Can you extract the passage of the SKIP of New York job posting starting at "In order to" and ending at "be for you!", copying it word for word?

*** Opening Source extract ***

OVERVIEW:
SKIP of New York is a leading not-for-profit that helps thousands of Medically Fragile/Medically Complex children and youth with a variety of physical and developmental disabilities. Launched over 40 years ago, SKIP believes every child deserves the best childhood they can get. Our mission and our phenomenal staff help New York’s most chronically ill children & youth access the services they need to live and thrive at home instead of hospitals and institutions, because there really is no place like home!
SKIP builds long lasting relationships with families, connecting children/youth with supports they need like nursing/home care, insurance, DME/supplies, food, transportation, housing, educational advocacy, respite, accessibility, palliative care, and other family supports. Through Care Management, intensive advocacy and hands-on problem solving, SKIP Care Managers achieve remarkable outcomes, shining a light in the lives of others, ensuring the children they work with can reach their full potential, living lives of meaning and value to them.
In order to help even more Medically Fragile/Medically Complex children and families across NYS, SKIP is seeking exceptional and caring Care Management staff to join and grow our incredible team!
Do you wish to thrive in the social services field and have positive impact on families and communities around you? Are you called to work with children and young adults with developmental and medical complexities? Do you want to learn, collaborate with others and have opportunities for professional growth? Do you have a heart for helping others? If yes, this position may be for you!

*** Closing Source extract ***
*** Opening Excerpted data ***

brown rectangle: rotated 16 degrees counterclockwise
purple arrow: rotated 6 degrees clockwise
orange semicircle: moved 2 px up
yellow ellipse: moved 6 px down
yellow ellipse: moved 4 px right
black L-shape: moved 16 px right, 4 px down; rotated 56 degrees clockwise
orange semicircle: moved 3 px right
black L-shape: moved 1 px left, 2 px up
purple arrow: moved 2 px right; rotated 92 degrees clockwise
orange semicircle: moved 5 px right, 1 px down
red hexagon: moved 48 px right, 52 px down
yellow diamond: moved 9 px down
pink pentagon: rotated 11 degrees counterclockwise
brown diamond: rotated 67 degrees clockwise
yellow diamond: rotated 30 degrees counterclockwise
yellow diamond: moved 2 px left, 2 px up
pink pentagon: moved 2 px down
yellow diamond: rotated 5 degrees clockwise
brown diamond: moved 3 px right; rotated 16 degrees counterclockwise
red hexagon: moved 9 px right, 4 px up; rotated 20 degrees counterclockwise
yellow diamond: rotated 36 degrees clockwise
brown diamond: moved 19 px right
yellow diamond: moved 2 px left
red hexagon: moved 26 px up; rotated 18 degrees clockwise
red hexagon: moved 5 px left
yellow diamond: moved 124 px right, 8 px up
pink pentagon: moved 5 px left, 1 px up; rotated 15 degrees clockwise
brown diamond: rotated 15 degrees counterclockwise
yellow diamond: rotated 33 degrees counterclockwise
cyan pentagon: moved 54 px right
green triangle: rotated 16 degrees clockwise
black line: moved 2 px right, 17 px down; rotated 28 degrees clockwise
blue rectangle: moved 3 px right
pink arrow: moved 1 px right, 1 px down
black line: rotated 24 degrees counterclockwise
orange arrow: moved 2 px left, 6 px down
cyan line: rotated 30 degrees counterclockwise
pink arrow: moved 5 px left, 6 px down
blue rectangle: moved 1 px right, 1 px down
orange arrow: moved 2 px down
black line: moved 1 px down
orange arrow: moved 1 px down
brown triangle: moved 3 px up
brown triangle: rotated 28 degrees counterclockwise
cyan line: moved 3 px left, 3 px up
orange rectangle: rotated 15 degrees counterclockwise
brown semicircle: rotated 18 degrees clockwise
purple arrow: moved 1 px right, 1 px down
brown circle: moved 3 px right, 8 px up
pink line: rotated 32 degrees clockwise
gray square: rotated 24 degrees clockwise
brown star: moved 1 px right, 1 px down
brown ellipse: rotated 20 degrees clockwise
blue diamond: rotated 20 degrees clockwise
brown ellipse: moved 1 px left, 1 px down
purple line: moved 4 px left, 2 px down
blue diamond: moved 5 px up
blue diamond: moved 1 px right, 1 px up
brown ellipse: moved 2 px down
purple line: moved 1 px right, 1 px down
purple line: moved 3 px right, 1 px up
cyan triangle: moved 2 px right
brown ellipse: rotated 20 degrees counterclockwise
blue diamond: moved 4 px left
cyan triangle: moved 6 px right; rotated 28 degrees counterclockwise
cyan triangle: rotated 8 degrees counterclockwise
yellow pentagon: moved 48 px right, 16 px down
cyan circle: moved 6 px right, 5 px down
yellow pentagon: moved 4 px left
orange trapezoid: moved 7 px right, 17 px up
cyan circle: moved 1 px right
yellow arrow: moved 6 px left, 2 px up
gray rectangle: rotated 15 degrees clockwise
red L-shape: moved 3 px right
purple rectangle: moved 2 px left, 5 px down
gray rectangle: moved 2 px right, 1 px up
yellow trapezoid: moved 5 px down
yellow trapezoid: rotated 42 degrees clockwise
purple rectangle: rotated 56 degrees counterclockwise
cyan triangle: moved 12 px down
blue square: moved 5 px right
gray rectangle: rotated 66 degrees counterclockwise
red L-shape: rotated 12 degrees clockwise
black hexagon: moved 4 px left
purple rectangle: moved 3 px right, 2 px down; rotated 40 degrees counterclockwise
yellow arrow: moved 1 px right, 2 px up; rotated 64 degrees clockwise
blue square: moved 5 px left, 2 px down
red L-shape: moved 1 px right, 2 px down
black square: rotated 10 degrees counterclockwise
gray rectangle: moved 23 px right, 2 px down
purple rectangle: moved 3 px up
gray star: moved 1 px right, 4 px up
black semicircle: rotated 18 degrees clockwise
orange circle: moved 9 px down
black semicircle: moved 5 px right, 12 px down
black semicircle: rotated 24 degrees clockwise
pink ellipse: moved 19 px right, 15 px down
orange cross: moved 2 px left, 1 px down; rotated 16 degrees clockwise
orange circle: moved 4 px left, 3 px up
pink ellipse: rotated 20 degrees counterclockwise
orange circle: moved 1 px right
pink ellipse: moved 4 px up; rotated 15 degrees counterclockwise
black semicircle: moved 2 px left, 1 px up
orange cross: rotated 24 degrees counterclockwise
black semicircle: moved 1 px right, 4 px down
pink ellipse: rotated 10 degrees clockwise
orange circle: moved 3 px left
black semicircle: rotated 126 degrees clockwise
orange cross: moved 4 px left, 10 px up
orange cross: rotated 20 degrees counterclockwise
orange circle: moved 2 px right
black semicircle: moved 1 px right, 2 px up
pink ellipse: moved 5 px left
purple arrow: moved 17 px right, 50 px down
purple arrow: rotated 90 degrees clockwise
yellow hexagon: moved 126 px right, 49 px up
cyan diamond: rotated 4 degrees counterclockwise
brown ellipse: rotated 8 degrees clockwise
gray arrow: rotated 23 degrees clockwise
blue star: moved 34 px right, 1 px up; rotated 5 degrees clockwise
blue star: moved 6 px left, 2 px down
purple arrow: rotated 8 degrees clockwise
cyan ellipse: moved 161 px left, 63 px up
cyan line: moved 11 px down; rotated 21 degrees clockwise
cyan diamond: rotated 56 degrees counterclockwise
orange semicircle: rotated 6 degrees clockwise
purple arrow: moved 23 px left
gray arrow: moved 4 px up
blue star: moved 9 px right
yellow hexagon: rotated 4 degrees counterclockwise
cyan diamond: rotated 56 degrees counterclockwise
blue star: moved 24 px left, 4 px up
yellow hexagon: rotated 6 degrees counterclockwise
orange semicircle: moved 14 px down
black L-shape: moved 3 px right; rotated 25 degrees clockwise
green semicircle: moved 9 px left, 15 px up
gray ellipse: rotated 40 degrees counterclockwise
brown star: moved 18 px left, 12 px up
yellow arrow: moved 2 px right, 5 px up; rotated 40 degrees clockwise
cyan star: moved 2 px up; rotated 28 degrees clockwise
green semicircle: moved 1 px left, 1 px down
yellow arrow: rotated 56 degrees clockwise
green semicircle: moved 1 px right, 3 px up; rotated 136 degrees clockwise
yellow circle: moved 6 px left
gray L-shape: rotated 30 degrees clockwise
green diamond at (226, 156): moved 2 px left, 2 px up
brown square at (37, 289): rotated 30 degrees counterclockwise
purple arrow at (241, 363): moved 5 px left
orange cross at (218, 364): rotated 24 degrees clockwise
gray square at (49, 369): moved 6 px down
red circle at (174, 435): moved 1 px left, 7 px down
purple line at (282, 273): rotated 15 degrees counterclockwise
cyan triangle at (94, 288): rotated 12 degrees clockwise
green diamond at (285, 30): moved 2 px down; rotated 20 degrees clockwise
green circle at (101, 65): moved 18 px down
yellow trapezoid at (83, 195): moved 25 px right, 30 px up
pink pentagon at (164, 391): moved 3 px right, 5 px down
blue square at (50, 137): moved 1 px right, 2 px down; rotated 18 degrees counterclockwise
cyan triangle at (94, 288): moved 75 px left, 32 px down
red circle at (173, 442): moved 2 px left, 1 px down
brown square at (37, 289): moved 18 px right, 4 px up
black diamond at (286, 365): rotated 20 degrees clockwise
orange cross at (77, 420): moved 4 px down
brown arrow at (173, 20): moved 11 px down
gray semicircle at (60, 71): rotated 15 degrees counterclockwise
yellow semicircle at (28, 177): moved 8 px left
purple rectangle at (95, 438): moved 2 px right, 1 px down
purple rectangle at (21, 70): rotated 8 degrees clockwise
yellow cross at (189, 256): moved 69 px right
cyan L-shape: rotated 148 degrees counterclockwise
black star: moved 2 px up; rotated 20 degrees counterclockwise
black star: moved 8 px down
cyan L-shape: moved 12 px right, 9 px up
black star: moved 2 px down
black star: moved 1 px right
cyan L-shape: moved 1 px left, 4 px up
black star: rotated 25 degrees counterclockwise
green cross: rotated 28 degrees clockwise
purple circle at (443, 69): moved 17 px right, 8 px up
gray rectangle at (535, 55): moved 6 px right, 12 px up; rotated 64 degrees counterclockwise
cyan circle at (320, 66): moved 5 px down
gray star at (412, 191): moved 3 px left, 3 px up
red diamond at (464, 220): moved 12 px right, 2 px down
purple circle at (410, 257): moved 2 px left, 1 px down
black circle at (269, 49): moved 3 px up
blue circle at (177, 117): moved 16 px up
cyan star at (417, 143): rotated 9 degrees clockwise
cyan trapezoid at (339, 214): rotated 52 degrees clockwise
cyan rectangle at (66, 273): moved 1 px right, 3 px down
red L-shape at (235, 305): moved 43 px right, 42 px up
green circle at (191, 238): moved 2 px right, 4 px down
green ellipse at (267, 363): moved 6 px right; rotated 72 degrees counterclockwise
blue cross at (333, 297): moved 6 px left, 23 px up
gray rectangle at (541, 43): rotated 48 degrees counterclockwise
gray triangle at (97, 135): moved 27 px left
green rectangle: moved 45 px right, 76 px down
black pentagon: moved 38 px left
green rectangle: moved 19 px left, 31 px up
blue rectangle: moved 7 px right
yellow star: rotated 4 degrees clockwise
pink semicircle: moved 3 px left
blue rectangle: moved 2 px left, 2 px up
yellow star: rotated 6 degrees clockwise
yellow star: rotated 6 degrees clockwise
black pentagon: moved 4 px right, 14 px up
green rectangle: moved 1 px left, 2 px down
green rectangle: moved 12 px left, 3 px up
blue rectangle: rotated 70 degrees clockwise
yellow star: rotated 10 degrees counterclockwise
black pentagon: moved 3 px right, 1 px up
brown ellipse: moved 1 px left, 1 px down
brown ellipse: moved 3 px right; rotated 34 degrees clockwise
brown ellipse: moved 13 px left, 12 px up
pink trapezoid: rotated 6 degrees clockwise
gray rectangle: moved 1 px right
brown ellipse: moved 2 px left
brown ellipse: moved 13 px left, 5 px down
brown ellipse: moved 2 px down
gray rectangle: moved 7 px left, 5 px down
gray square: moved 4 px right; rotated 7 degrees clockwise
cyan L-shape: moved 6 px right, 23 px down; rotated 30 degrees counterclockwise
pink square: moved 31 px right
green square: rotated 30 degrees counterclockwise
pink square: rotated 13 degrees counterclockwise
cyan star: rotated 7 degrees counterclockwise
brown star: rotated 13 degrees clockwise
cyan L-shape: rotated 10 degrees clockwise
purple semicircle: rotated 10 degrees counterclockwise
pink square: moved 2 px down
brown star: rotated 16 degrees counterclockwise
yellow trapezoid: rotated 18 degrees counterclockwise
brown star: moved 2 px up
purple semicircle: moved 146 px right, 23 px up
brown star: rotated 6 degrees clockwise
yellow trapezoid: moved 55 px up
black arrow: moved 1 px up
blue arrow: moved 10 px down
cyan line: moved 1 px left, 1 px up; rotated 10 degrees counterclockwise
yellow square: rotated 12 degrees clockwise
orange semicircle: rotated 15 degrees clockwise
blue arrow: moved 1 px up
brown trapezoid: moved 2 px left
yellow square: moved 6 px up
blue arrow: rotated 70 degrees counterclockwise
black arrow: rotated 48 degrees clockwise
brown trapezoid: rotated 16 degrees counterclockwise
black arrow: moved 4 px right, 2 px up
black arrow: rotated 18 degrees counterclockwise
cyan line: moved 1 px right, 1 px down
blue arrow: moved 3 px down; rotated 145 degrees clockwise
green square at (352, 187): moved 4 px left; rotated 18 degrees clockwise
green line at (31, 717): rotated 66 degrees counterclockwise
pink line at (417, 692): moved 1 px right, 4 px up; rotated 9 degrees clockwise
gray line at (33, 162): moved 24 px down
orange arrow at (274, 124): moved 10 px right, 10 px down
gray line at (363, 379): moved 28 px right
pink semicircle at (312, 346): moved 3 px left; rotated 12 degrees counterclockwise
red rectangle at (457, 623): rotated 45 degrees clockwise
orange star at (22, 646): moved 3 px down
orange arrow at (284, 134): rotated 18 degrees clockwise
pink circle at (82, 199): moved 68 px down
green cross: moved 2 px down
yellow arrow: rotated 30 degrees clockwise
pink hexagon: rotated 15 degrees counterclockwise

*** Closing Excerpted data ***

> **Output for this exercise**
In order to help even more Medically Fragile/Medically Complex children and families across NYS, SKIP is seeking exceptional and caring Care Management staff to join and grow our incredible team!
Do you wish to thrive in the social services field and have positive impact on families and communities around you? Are you called to work with children and young adults with developmental and medical complexities? Do you want to learn, collaborate with others and have opportunities for professional growth? Do you have a heart for helping others? If yes, this position may be for you!